CUSTOMS TREATMENT OF CZECHOSLOVAKIAN SHOES

(a) Dumping.-An association of shoe manufacturers has complained that Czechoslovakian shoes are being dumped in this country. The Treasury Department has instituted an investigation, which will necessitate determining the home market price or the cost of production of the shoes in Czechoslovakia.

Pending a determination of these facts, the appraisement of the merchandise cannot be completed. If the facts warrant a finding that dumping is taking place, there will be an assessment of special antidumping duties, as provided by law. These special duties would be applicable with respect to all importations of shoes to and including the first shipment which allegedly were sold at prices which invoked the initial complaint.

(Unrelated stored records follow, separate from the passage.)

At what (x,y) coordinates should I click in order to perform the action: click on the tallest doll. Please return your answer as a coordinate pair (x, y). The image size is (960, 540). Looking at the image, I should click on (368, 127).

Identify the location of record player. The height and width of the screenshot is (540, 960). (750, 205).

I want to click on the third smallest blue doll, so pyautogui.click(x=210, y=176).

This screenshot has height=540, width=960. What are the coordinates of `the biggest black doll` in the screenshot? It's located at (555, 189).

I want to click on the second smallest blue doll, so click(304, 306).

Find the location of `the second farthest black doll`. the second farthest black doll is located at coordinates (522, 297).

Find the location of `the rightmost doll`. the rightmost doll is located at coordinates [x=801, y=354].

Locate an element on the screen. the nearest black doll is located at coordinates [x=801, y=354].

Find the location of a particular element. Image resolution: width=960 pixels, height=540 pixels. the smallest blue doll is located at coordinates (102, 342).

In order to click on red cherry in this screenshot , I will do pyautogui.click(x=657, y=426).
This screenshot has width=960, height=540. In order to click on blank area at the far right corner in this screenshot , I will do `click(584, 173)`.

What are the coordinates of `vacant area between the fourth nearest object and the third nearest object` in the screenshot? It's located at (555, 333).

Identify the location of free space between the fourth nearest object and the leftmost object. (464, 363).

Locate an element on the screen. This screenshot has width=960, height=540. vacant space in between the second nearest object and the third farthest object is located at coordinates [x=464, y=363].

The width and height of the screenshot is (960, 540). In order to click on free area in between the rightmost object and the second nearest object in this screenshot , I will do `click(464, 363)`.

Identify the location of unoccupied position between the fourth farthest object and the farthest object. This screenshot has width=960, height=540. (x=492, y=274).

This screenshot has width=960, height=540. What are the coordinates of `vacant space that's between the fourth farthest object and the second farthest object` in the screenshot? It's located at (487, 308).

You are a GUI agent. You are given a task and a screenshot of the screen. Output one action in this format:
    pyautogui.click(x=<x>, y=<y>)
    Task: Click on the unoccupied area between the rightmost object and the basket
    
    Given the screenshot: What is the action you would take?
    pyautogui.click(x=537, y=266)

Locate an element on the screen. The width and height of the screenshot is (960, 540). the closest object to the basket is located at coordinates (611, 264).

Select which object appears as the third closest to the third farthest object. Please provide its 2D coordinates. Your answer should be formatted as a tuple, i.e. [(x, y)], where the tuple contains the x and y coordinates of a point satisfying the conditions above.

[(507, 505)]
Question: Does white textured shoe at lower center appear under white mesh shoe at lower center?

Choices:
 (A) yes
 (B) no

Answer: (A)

(b) Inadequate marking.-Another manufacturers' association has complained that the shoes were not marked to show the country of origin in a clear and distinct manner as required by United States customs laws. Shipments are not being released from customs custody unless they are legibly and conspicuously marked. Some shoes already imported are being remarked at the importer's expense to show the country of origin in a more distinct manner. The importer has directed the manufacturer to mark future shipments more legibly. Samples taken by customs from earlier shipments appeared to be properly marked, but other samples purchased by complainant in retail stores raised a question whether more legible and conspicuous marking was not necessary. The Treasury Department would not have authority under law to bar the shoes by reason of either of the above complaints, since a dumping complaint, if sustained, results only in the assessment of special antidumping duties, while inadequate marking can be corrected by proper marking under customs custody before release.

Mr. JAVITS. So you expect the ITO will be essentially a league for purposes of trade of the free world?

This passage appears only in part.